Photos with calibration data:

* * *

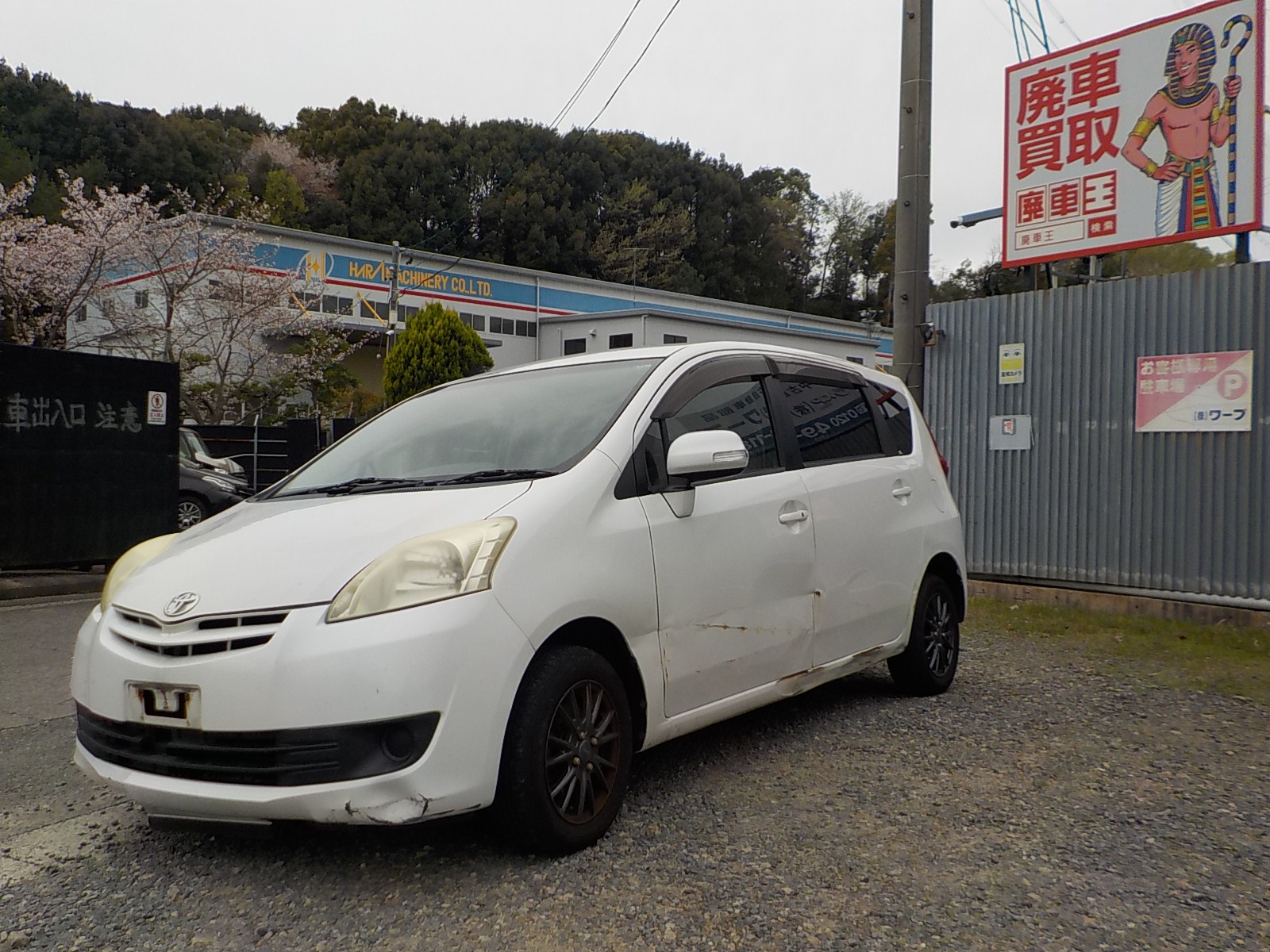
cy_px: 476
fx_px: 1101
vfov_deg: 46.8
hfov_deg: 60.0
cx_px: 635
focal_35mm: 30
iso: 125
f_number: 3.3
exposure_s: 1/640
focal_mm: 4.1
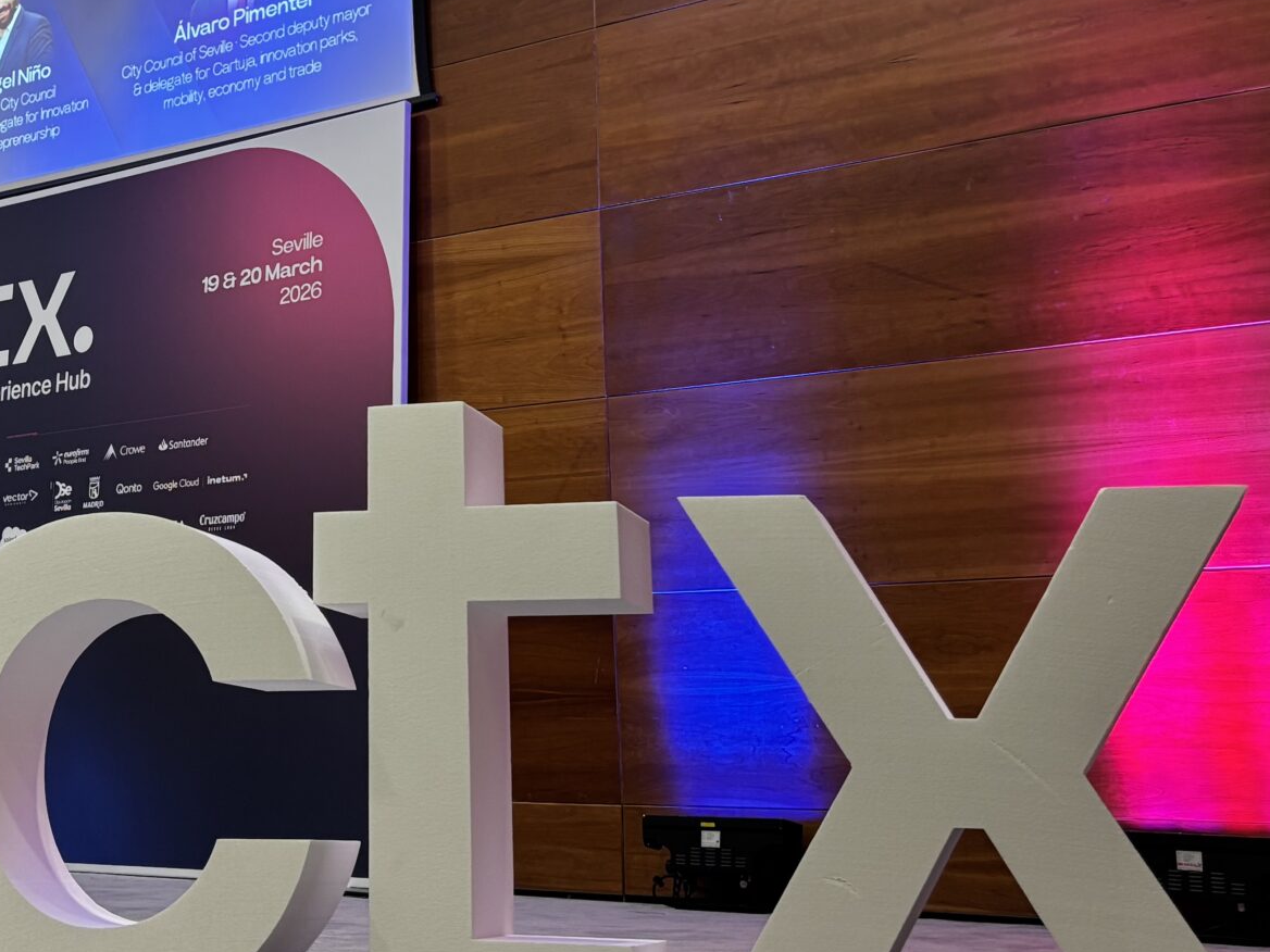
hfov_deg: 32.7
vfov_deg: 25.3
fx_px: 2091
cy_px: 216
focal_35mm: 57
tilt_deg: +13.6
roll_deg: -1.3
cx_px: 217
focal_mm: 5.96
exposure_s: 1/50
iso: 250
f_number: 1.6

* * *

◆ Brief
Set down exactly and only the lines from the line that contains "focal_mm: 4.1" through the last line of the entries above, with both of those lines included and the pictures left out.

◆ Solution for this problem
focal_mm: 4.1
hfov_deg: 32.7
vfov_deg: 25.3
fx_px: 2091
cy_px: 216
focal_35mm: 57
tilt_deg: +13.6
roll_deg: -1.3
cx_px: 217
focal_mm: 5.96
exposure_s: 1/50
iso: 250
f_number: 1.6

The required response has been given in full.